Kemal Burkay'a bakınca her şeylerin siyah-beyaz olduğu 60'lı yıllar, 70'li yıllar, 80'li yıllar geliyor aklıma.

Yasaklı bir ülke, yağmalanan Kürt dili ve kültürü, yıkılmış bütün umutlar...

Kürt adını anmak bile hayal...

*    *    *

Büyük umutlarla Kemal Burkay'ı Türkiye'ye çağırdılar, büyük şovlar yaptılar...

"Biz özgürlükçüyüz, öncekilere benzemeyiz." iddiasını demoklesin kılıcı gibi başımızın üzerinde tehdit olarak tuttular.

"Yahu sizin onlardan ne farkınız var; kandan medet umuyorsunuz, onlar askerle geliyordu, siz polisle geliyorsunuz üzerimize. Onlar kabaca yok etmeye çabalıyordu, siz profesyonelce... Ne değişti ki?" demenin suçu affedilemezdi!

Son üç yılda taş atan küçücük çocuklara astronomik cezalar verdiler, Kürt direnişinin kentlerde canlanması ihtimalinden çok korktular, bunu engellemek için ne lâzımsa...

*    *    *

Büyük umutlarla Burkay geldi, büyük şovlar yaptılar...

Hem Alevi hem de sosyalist olan bu aydının eline Kürtçe Kur'an meali verdiler.

Ne de olsa Kur'an "tek dil, tek vatan, tek Türk..." diyordu onlara göre...
 
"Elde Kur'an, hedef Turan!" diyen ülkücülerden farksızdılar... Kur'an'ın Turan'ı, Kızılelma'yı, bilumum kafirliği, ırkçılığa dayanan zulümleri çöpe atmak için yollandığını hiç düşünmediler...

Kürtçenin Türkçeyle eşit olması gerektiğini hiç düşünmediler.

Önce Türk, sonra Müslümandılar... Onları Kur'an adına bir uyaran da çıkmadı kendi kavimlerinden... Dinden söz eden yazarları, Firavun'u destekleyen din adamları, sihirbazlar, Haman'lar gibi kendilerini desteklediler...

Böyle bir vasata bağışlanmış figüranlar, açılıma kurbanlar gerekiyordu.

Kürtlerin birliğini sekteye uğratacak biri kim olabilirdi?

Önder Aytaç ve Emre Uslu gibi hiç de masum olmayan proje hademeleri PSK üzerinde düşündüler.

PSK canlandırılarak PKK zayıflatılabilir miydi?

Hımmmmmmmm...

*    *    *

Çünkü bir önceki plan tutmamıştı.

İçerideki Hizbullah gerillalarını serbest bırakıp bu süreçte PKK üzerine saldırmaya teşvik ettiler, Hizbullah bu oyuna gelmedi.

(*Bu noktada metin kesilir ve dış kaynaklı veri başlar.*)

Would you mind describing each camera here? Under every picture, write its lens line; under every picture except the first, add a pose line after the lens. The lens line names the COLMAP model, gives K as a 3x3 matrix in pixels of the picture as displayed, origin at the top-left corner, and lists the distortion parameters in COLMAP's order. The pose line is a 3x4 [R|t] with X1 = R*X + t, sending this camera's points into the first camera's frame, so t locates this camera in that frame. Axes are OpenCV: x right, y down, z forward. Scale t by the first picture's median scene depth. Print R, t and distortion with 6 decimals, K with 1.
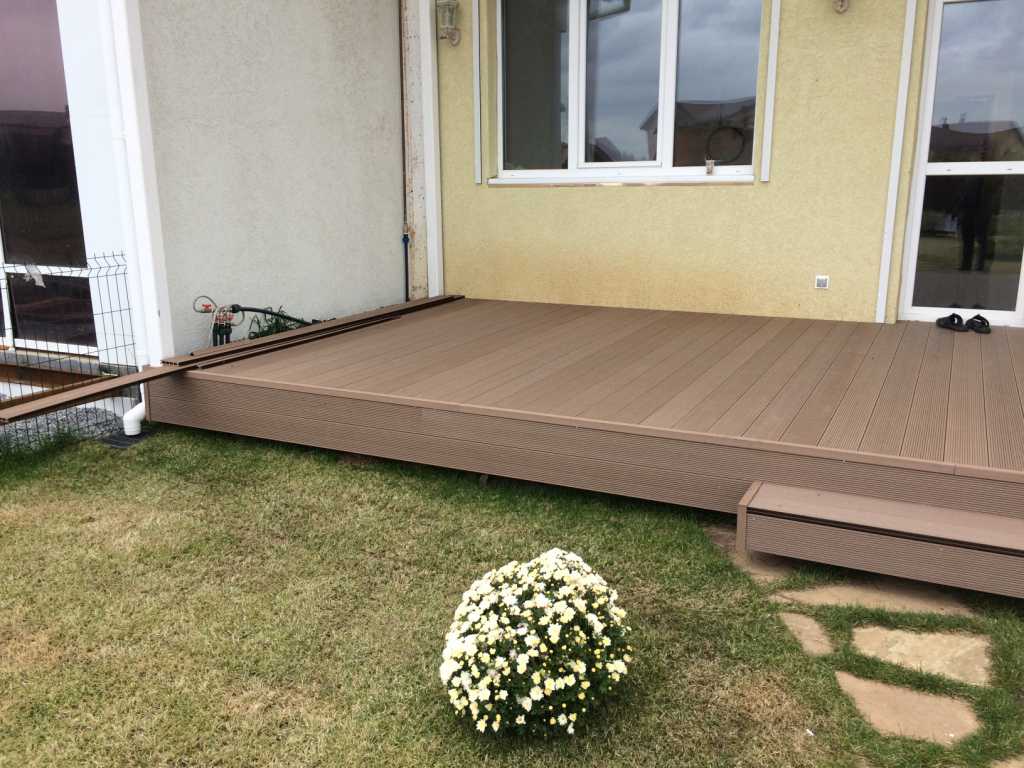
lens RADIAL K [[854.8, 0, 509.3], [0, 854.8, 400.4], [0, 0, 1]] dist [0.070829, -0.099477]
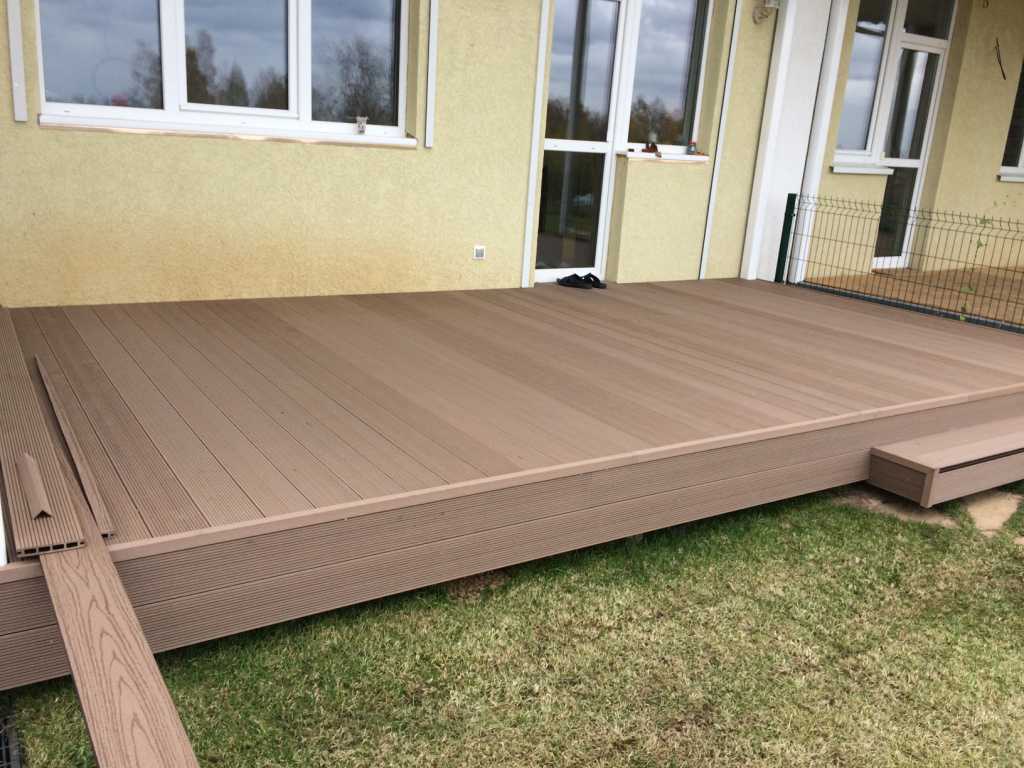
lens RADIAL K [[868.6, 0, 507.3], [0, 868.6, 380.0], [0, 0, 1]] dist [0.067545, -0.090472]
pose [[0.502580, -0.188622, 0.843703, -0.503211], [0.152412, 0.979955, 0.128294, -0.117291], [-0.850990, 0.064113, 0.521254, 0.459371]]
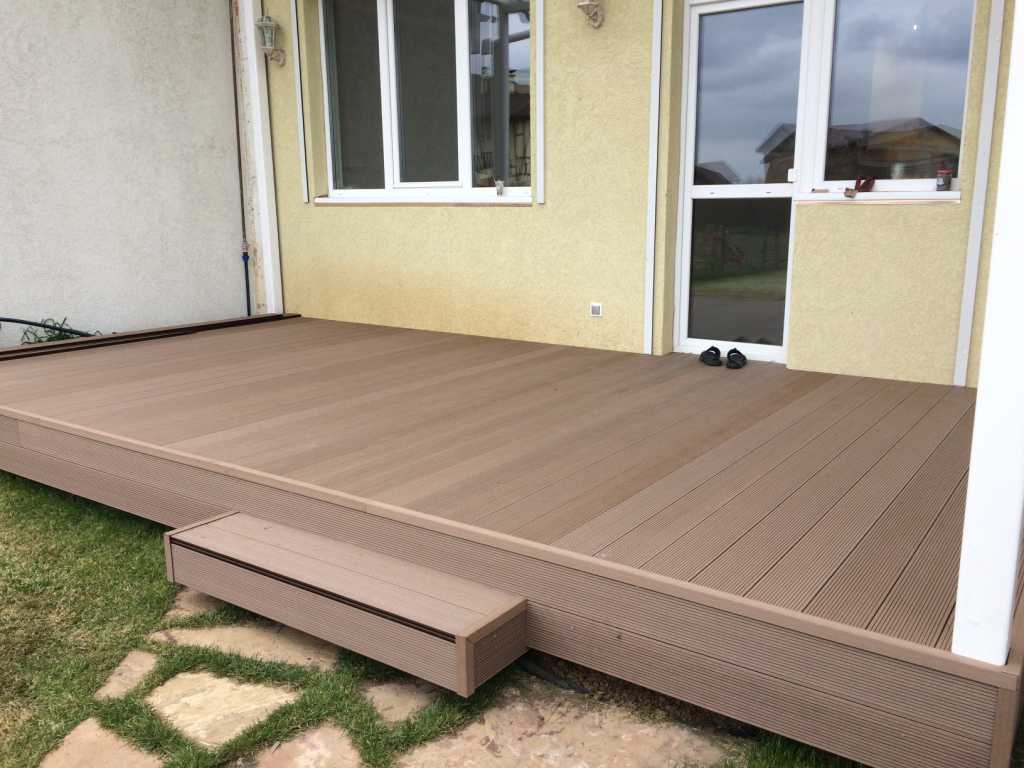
lens RADIAL K [[874.5, 0, 512.0], [0, 874.5, 384.0], [0, 0, 1]] dist [0.075899, -0.090647]
pose [[0.990230, 0.035801, -0.134769, 0.406323], [-0.042308, 0.998057, -0.045733, -0.007900], [0.132870, 0.050988, 0.989821, 0.042459]]
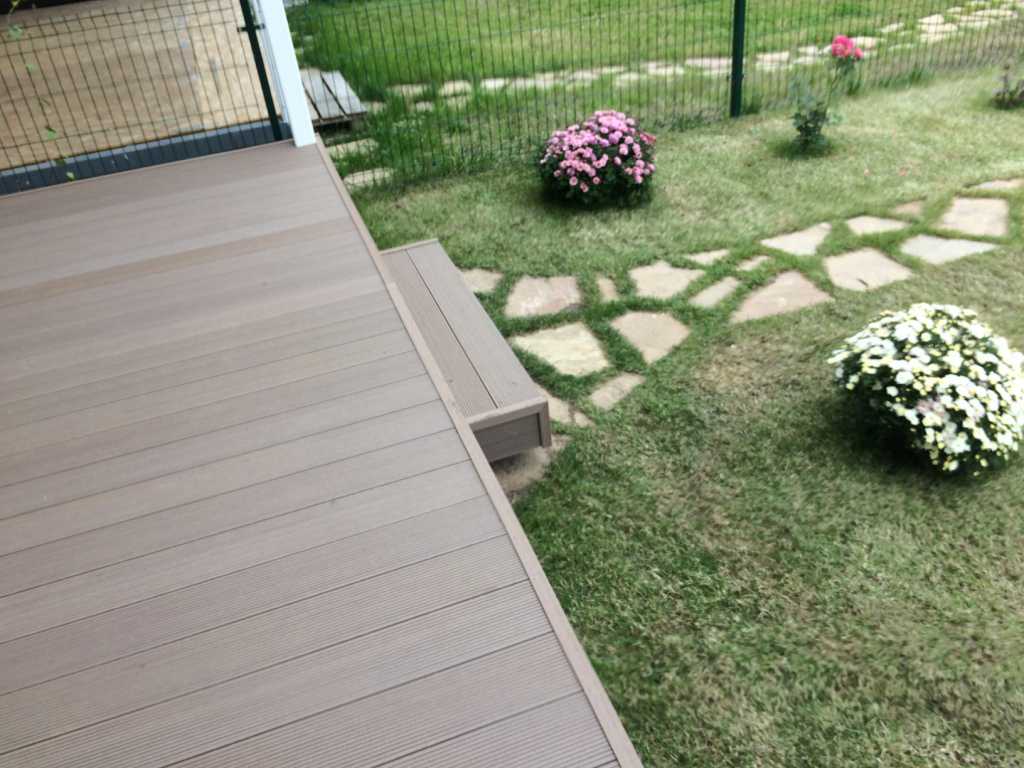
lens RADIAL K [[874.5, 0, 512.0], [0, 874.5, 384.0], [0, 0, 1]] dist [0.075899, -0.090647]
pose [[-0.713226, -0.311094, 0.628116, -0.117347], [0.286486, 0.688465, 0.666289, -0.236131], [-0.639715, 0.655161, -0.401907, 0.708331]]
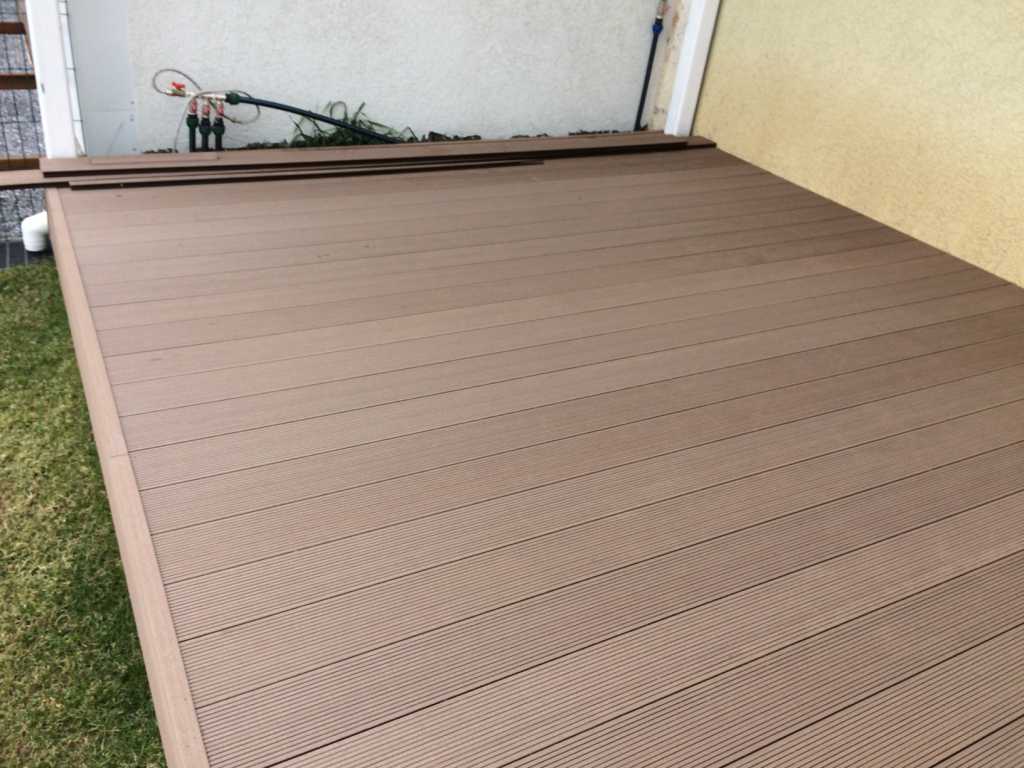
lens RADIAL K [[863.6, 0, 516.0], [0, 863.6, 368.1], [0, 0, 1]] dist [0.066733, -0.066053]
pose [[0.813739, 0.366099, -0.451442, 0.205311], [-0.249335, 0.921478, 0.297844, -0.153008], [0.525034, -0.129807, 0.841124, 0.486407]]
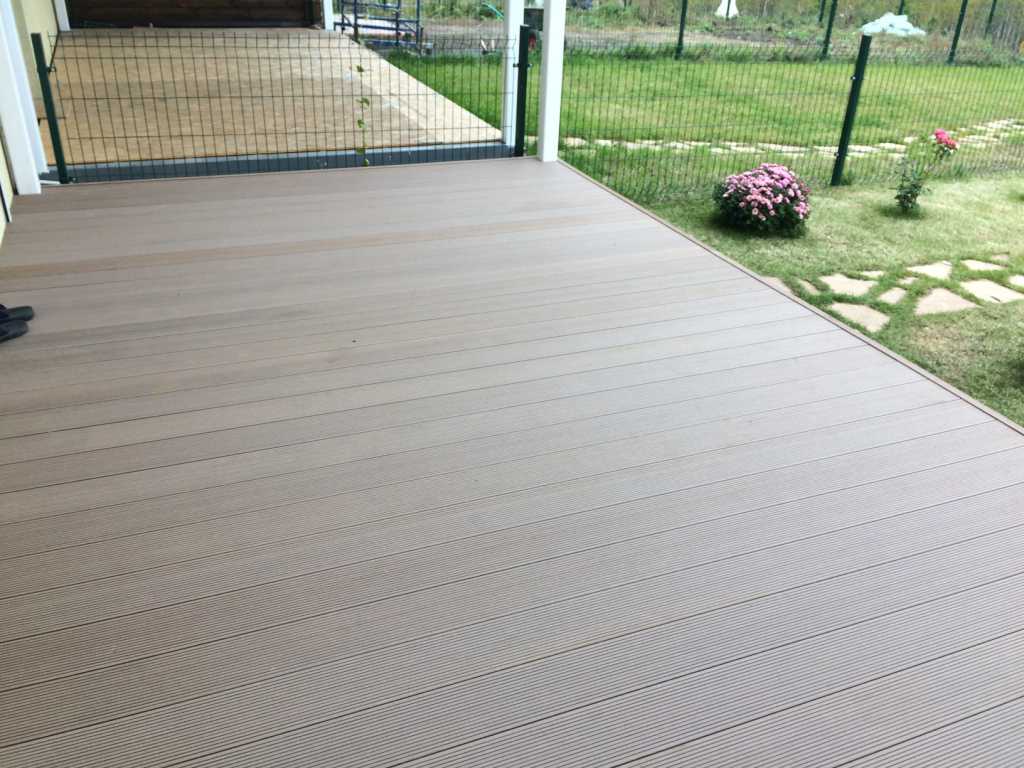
lens RADIAL K [[854.8, 0, 509.3], [0, 854.8, 400.4], [0, 0, 1]] dist [0.070829, -0.099477]
pose [[-0.757337, -0.332624, 0.561963, -0.031364], [0.146864, 0.751753, 0.642883, -0.332033], [-0.636296, 0.569411, -0.520480, 1.035131]]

Kürtlerin kendi içlerinde kavga etmelerine karşı çıktı. Bu yönde bildiri yayımladı.

Yeşil faşist, dini imanı yok Vakit Gazetesi'ne malzeme olacak şekilde Mustazaf-Der binalarına saldırttılar, komplolar yaptılar, Hizbullah bu oyuna gelmedi.

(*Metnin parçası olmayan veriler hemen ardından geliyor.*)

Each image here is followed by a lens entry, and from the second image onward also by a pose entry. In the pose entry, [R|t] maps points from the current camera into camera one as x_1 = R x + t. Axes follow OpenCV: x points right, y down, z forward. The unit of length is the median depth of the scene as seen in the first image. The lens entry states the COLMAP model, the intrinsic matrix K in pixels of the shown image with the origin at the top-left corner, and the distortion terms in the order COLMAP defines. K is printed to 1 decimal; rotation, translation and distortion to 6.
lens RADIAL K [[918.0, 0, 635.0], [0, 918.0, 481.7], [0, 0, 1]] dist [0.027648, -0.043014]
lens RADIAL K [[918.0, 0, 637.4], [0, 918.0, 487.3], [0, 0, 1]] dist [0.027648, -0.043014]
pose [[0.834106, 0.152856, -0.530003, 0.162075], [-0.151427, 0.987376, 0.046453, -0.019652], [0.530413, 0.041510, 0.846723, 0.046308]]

Kuzey Kürdistan'da muktedir olan Kürt hareketine alternatif oluşturmak, Kürt gücünü ikiye bölmek gerekiyordu.

Hizbullah planı tutmayınca kendi elleriyle serbest bıraktıkları Hizbullah üyesi Kürtleri tekrar içeriye almaya yeltendiler, elleriye koymuş gibi bulacaklarını, Hizbullah'ın "çantada keklik" olacağını düşünüyorlardı ama o da tutmadı. Hizbullah üyeleri Türk devletine teslim olacaklarına firarda kaçak yaşamayı tercih ettiler.

Gittikçe artan Kürt tazyikini durdurmak için başka bir yol bulmalıydı...

Ve yol bulundu...

Kemal Burkay ne güne duruyordu?

*    *    *

Kemal Burkay Türkiye'ye geldi ama oyuna gelmedi. Artık Türk devletinin yalanları dolanları o kadar aşikâre ki, düşünce sahibi olan hiçbir Kürt kanmıyor.

Saygıdeğer Burkay'ın PKK'ye alternatif olması için "barış ve kardeşlik" temelinde, "milli birlik ve beraberlik" yönünde "demokratik açılım" yapmasını beklediler ama şu ana kadar avuçlarını yalıyorlar. Saldırmak şöyle dursun, BDP'yi saygıyla selamlayan Burkay, özerklik isteğinin anormal karşılanmaması gerektiğini söyledi HAKPAR ziyaretinde. Bir adım daha ileri giderek "federasyon istemeliyiz" bile dedi. "En az KKTC Türkleri kadar hak sahibi olmalıyız!" dedi Burkay.

Yol görünüyor...

1921'de Ankara'da Said-i Kürdî'ye "Hocam biz seni meclise çağırdık ki... Ama sen geldin..." diyen M. Kemal gibi yapacaklar.

Buna Türk devleti derler.

Bu yaştan sonra Sn. Burkay'ı tekrar sürgüne yollayacaklar.